Why use Tox for Python Libraries


December 17, 2020

I have been surprised how hard it is to maintain an internal library in Python. There are constantly issues for end users where something doesn’t work. It turns out one feature used was introduced in Python 3.8, but someone was stuck on Python 3.6. Changes to Pandas and PyArrow meant some combinations of those libraries broke. It’s really hard to build confidence in your system when lots of people end up with breakages.
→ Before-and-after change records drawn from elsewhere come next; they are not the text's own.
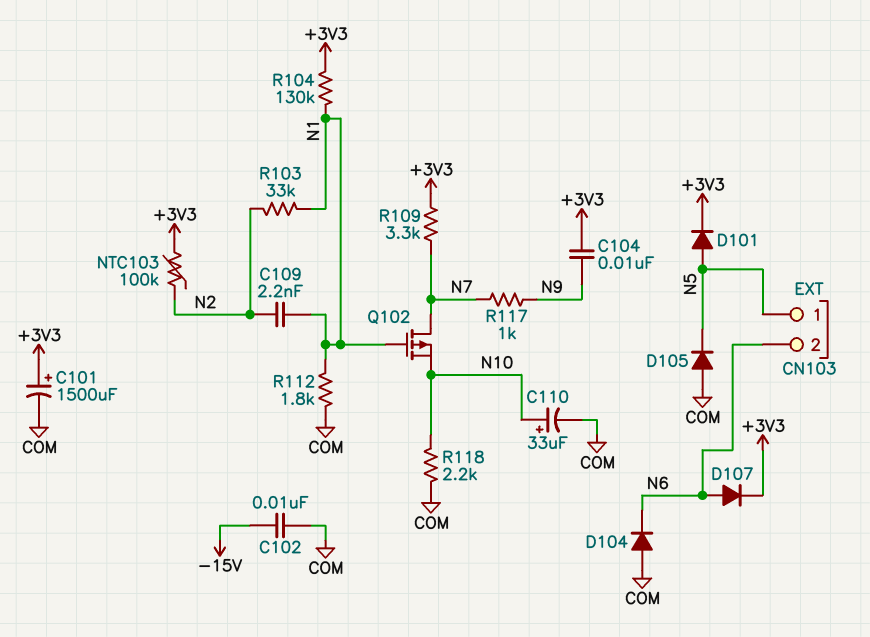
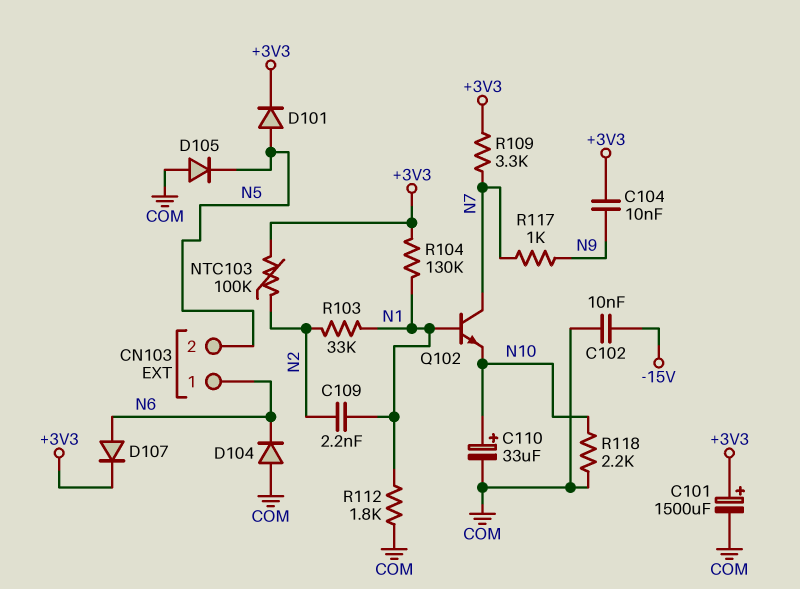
CN103 pin 1: N5 -> N6
CN103 pin 2: N6 -> N5
Q102: PMOS (G N1, D N7, S N10) -> NPN (B N1, C N7, E N10)

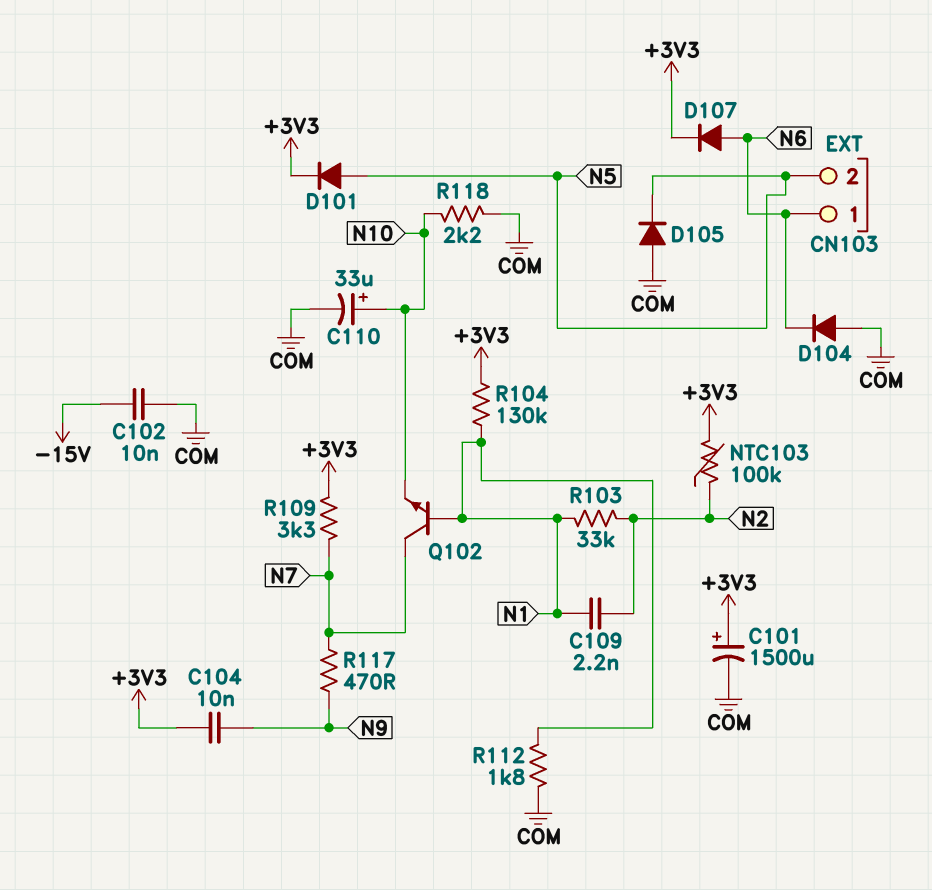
R117: 1k (N7, N9) -> 470 (N7, N9)

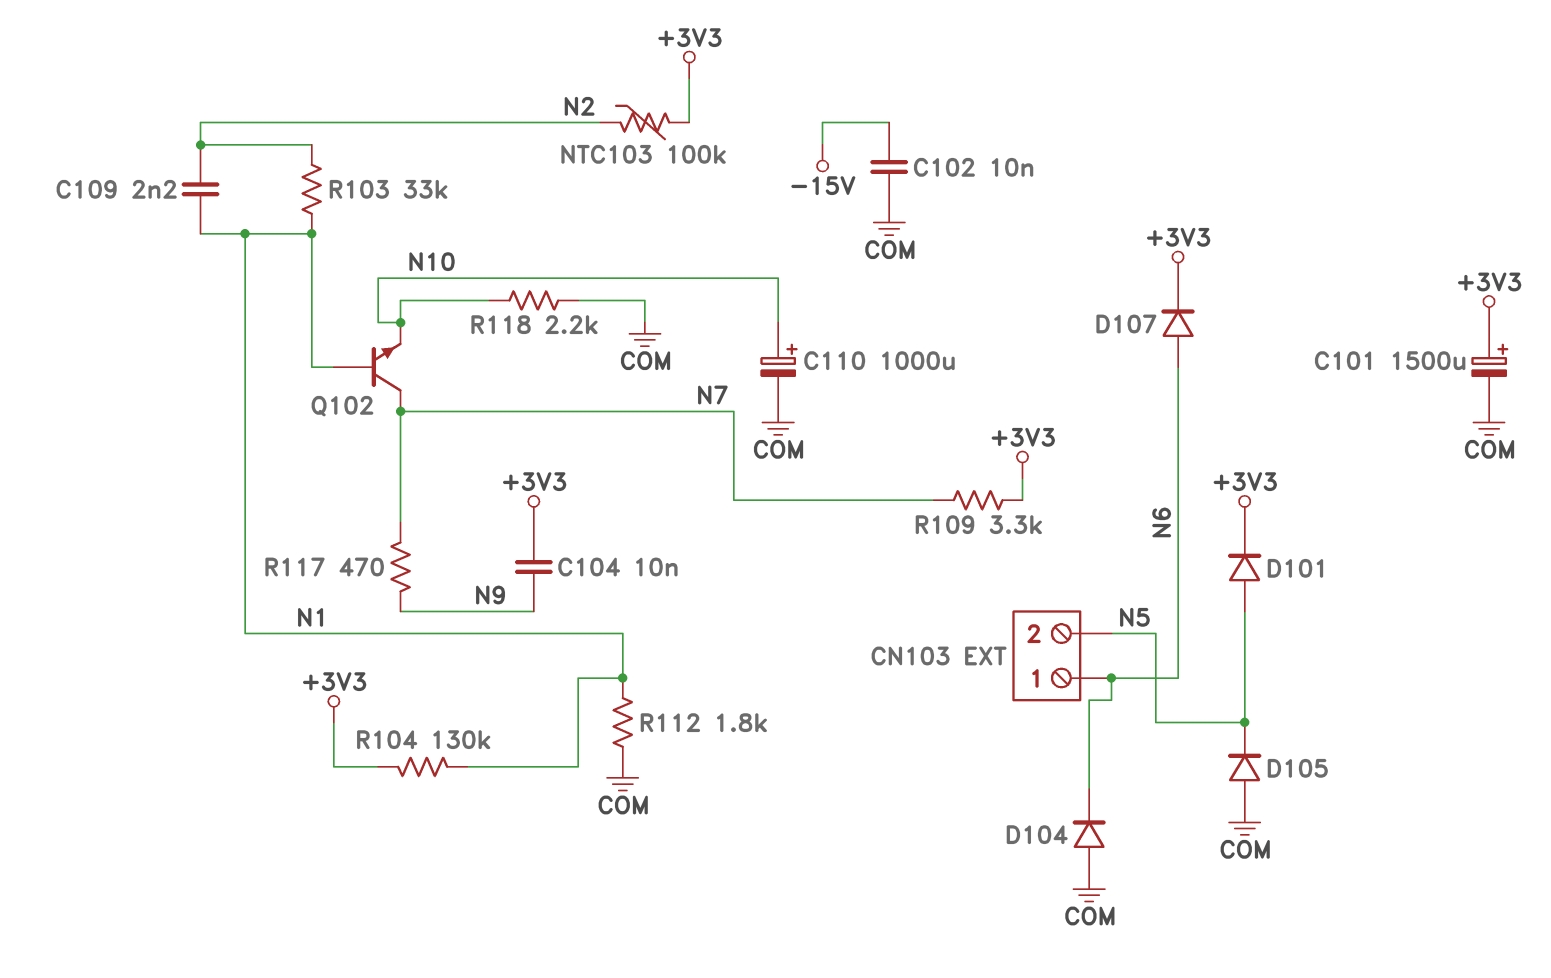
C110: 33uF (plus N10, minus COM) -> 1000uF (plus N10, minus COM)

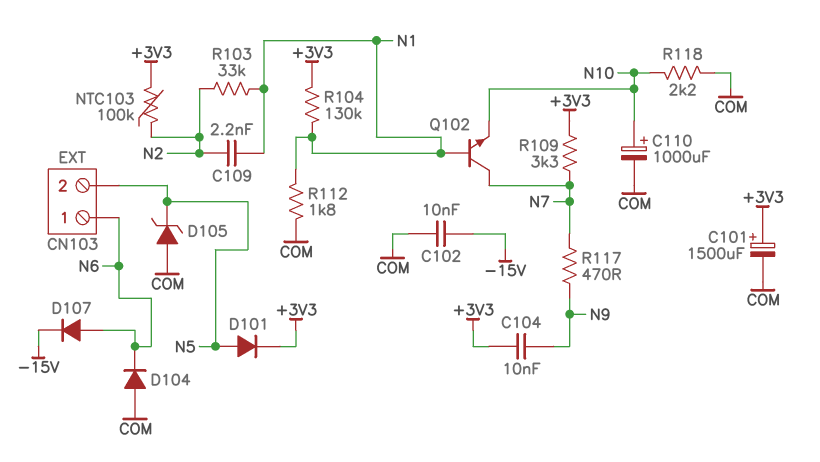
D105: diode (A COM, K N5) -> zener (A COM, K N5)
D107: diode (A N6, K +3V3) -> diode (A N6, K -15V)

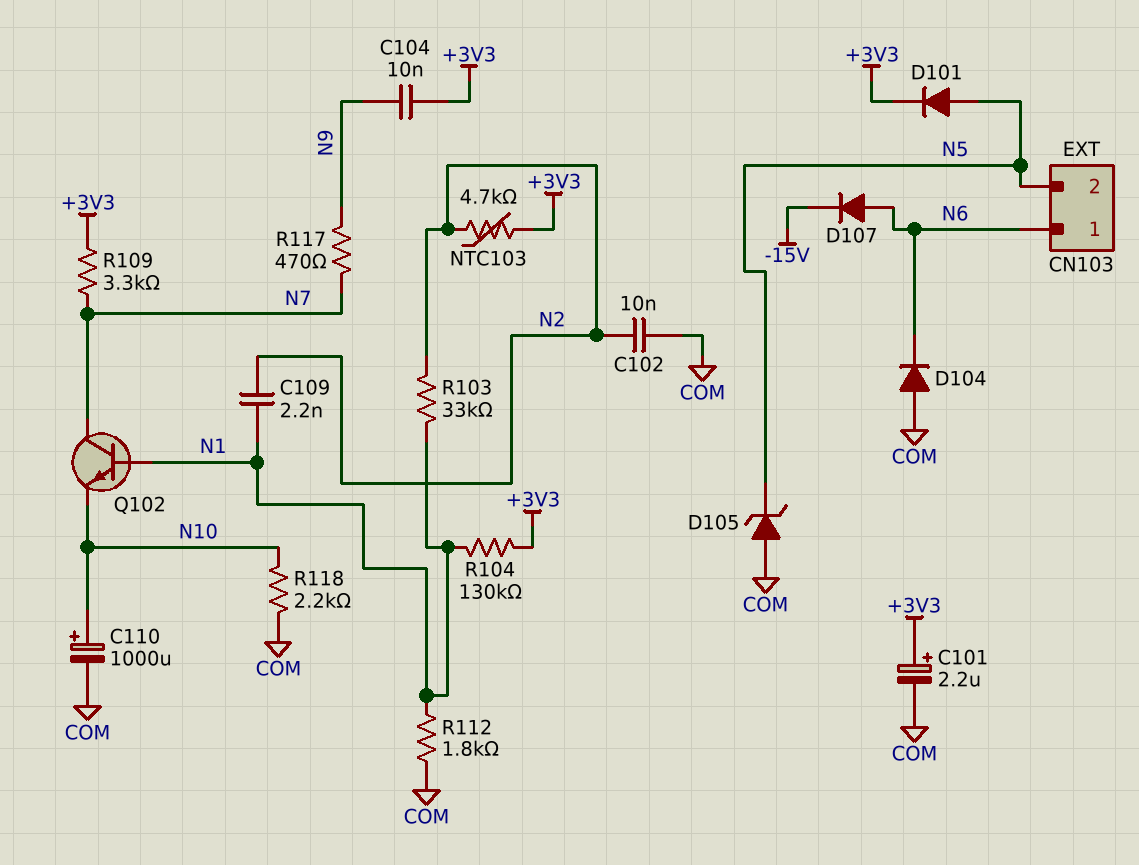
C101: 1500uF (plus +3V3, minus COM) -> 2.2uF (plus +3V3, minus COM)
C102: 10nF (-15V, COM) -> 10nF (COM, N2)
NTC103: 100k (+3V3, N2) -> 4.7k (+3V3, N2)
A Python library needs to be tested on multiple versions of Python and dependencies. The best way to get confidence that a program is working, and continues to work as you change it, is to write good tests of its functionality. When you’ve got a Python application you can just pin the versions of everything (e.g. using pip-tools), specify a version of Python, and both deploy and test in a controlled environment, or wrap it in a container. For a library you have to support multiple versions of dependencies (otherwise no two packages would be compatible since they would be locked to different versions), and different versions of Python (because some users would be stuck on an old version and some on a new). Obviously you can’t support every possible combination, but for the dependencies and versions that are most likely to cause issues (fast changing things) you can support and test a few major versions.

Tox is a really useful tool for testing a library on multiple combinations of Python versions and dependency versions. It handles setting up different virtual environments with the correct set of dependencies and running the tests across all of them. This is good because it takes quite a bit of discipline to set them up manually and check them; but you want tests to be easy and reliable to run.

Here’s an example from the tox documentation. You can specify different sets of dependencies that are combined together in a test matrix.

envlist = py{36,37,38}-django{22,30}-{sqlite,mysql}

deps =
    django22: Django>=2.2,<2.3
    django30: Django>=3.0,<3.1
    # use PyMySQL if factors "py37" and "mysql" are present in env name
    py38-mysql: PyMySQL
    # use urllib3 if any of "py36" or "py37" are present in env name
    py36,py37: urllib3
    # mocking sqlite on 3.6 and 3.7 if factor "sqlite" is present
    py{36,37}-sqlite: mock

Even if you are only supporting a very limited set of versions it can still be useful to use Tox to make sure you’re actually testing those versions, and not whatever you happened to have in your virtualenv at the time.